And I've also been meaning to write about how much I love Eric, or Little by Little, and how much it reminds me of my own fiction, and how I feel like I should only love it in some sort of kitsch or ironic way, but actually I just really love it for the same reasons I love books that I know are actually much better, as books (as crafted artefacts and as pieces of what Benjamin calls 'counsel', 'wisdom woven into the fabric of everyday life', in his essay 'The Storyteller'). Everyone has so many feelings about everything, and there are so many wonderful words, descriptions, moral asides, narratorial interjections... So overwrought and highly-coloured and excessive. Actually, it reminds me of a quote from Eve Kosofsky Sedgwick which I used last week in a brief 'position paper' for a debate about interdisciplinarity (and which I used in my essay on fanfiction, I can't let it go):
I think that for many of us in childhood the ability to attach intently to a few cultural objects, objects of high or popular culture or both, objects whose meaning seemed mysterious, excessive, or oblique in relation to the codes most readily available to us, became a prime resource for survival. We needed there to be sites where the meanings didn’t line up tidily with each other… The need I brought to books and poems was hardly to be circumscribed, and I felt I knew I would have to struggle to wrest from them sustaining news of the world, ideas, myself and (in various senses) my kind. The reading practices founded on such basic demands and intuitions had necessarily to run against the grain of the most patent available formulae for young people’s reading and life… Becoming a perverse reader was never a matter of my condescension to texts, rather of the surplus charge of my trust in them to remain powerful, refractory, and exemplary.

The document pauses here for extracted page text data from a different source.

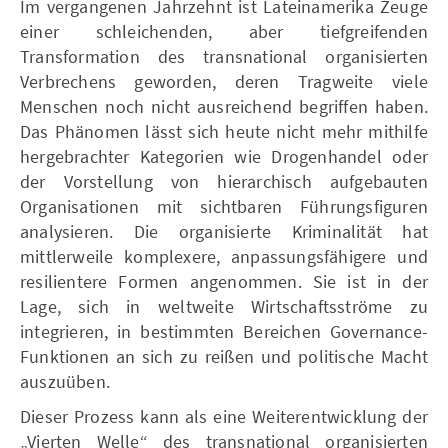
Im vergangenen Jahrzehnt ist Lateinamerika Zeuge
einer schleichenden, aber tiefgreifenden
Transformation des transnational organisierten
Verbrechens geworden, deren Tragweite viele
Menschen noch nicht ausreichend begriffen haben.
Das Phänomen lässt sich heute nicht mehr mithilfe
hergebrachter Kategorien wie Drogenhandel oder
der Vorstellung von hierarchisch aufgebauten
Organisationen mit sichtbaren Führungsfiguren
analysieren. Die organisierte Kriminalität hat
mittlerweile komplexere, anpassungsfähigere und
resilientere Formen angenommen. Sie ist in der
Lage, sich in weltweite Wirtschaftsströme zu
integrieren, in bestimmten Bereichen Governance-
Funktionen an sich zu reißen und politische Macht
auszuüben.
Dieser Prozess kann als eine Weiterentwicklung der
„Vierten Welle“ des transnational organisierten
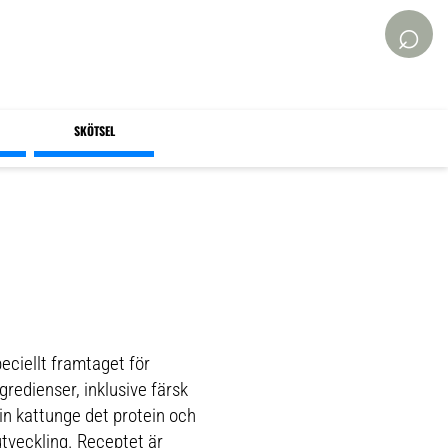
⌕
SKÖTSEL
peciellt framtaget för
redienser, inklusive färsk
din kattunge det protein och
utveckling. Receptet är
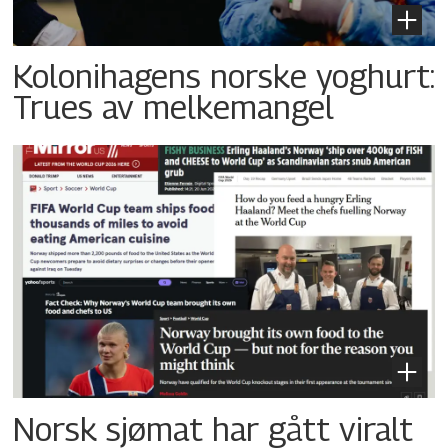
Kolonihagens norske yoghurt:
Trues av melkemangel
Norsk sjømat har gått viralt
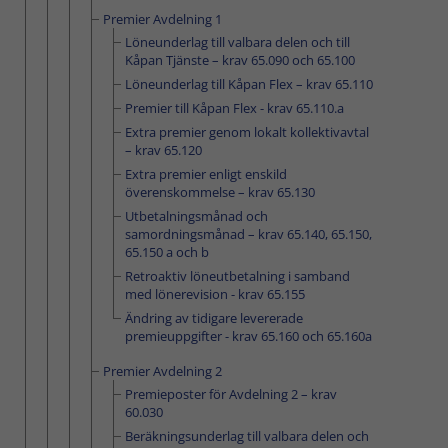
Premier Avdelning 1
Löneunderlag till valbara delen och till
Kåpan Tjänste – krav 65.090 och 65.100
Löneunderlag till Kåpan Flex – krav 65.110
Premier till Kåpan Flex - krav 65.110.a
Extra premier genom lokalt kollektivavtal
– krav 65.120
Extra premier enligt enskild
överenskommelse – krav 65.130
Utbetalningsmånad och
samordningsmånad – krav 65.140, 65.150,
65.150 a och b
Retroaktiv löneutbetalning i samband
med lönerevision - krav 65.155
Ändring av tidigare levererade
premieuppgifter - krav 65.160 och 65.160a
Premier Avdelning 2
Premieposter för Avdelning 2 – krav
60.030
Beräkningsunderlag till valbara delen och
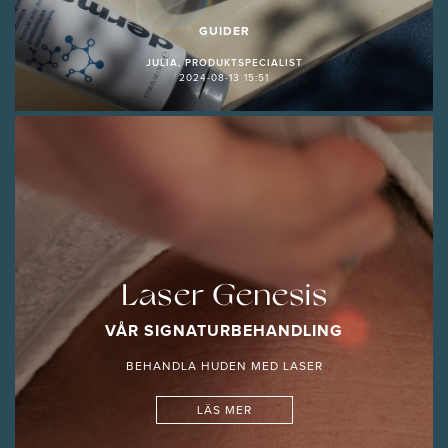
GUIDER
JULIA, PRODUKTSPECIALIST
2024-08-13 15:51
Laser Genesis
VÅR SIGNATURBEHANDLING
BEHANDLA HUDEN MED LASER
LÄS MER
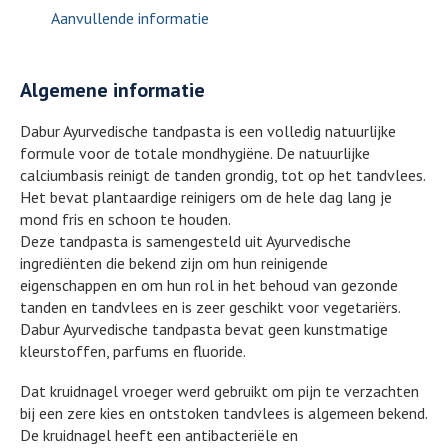
Aanvullende informatie
Algemene informatie
Dabur Ayurvedische tandpasta is een volledig natuurlijke
formule voor de totale mondhygiëne. De natuurlijke
calciumbasis reinigt de tanden grondig, tot op het tandvlees.
Het bevat plantaardige reinigers om de hele dag lang je
mond fris en schoon te houden.
Deze tandpasta is samengesteld uit Ayurvedische
ingrediënten die bekend zijn om hun reinigende
eigenschappen en om hun rol in het behoud van gezonde
tanden en tandvlees en is zeer geschikt voor vegetariërs.
Dabur Ayurvedische tandpasta bevat geen kunstmatige
kleurstoffen, parfums en fluoride.
Dat kruidnagel vroeger werd gebruikt om pijn te verzachten
bij een zere kies en ontstoken tandvlees is algemeen bekend.
De kruidnagel heeft een antibacteriële en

So let this be my 'in memoriam' post for Sedgwick, who died a few weeks ago and who saved my life and many others. Not good enough as a memorial for her, not nearly good enough, but at least perhaps she would like the context: genderfucked Victorian boys' fiction (remind me to post the quote about Eric in his pink dress with the silver clasp that shows off his figure*) and Proust, high culture and popular culture, mysterious, oblique and excessive.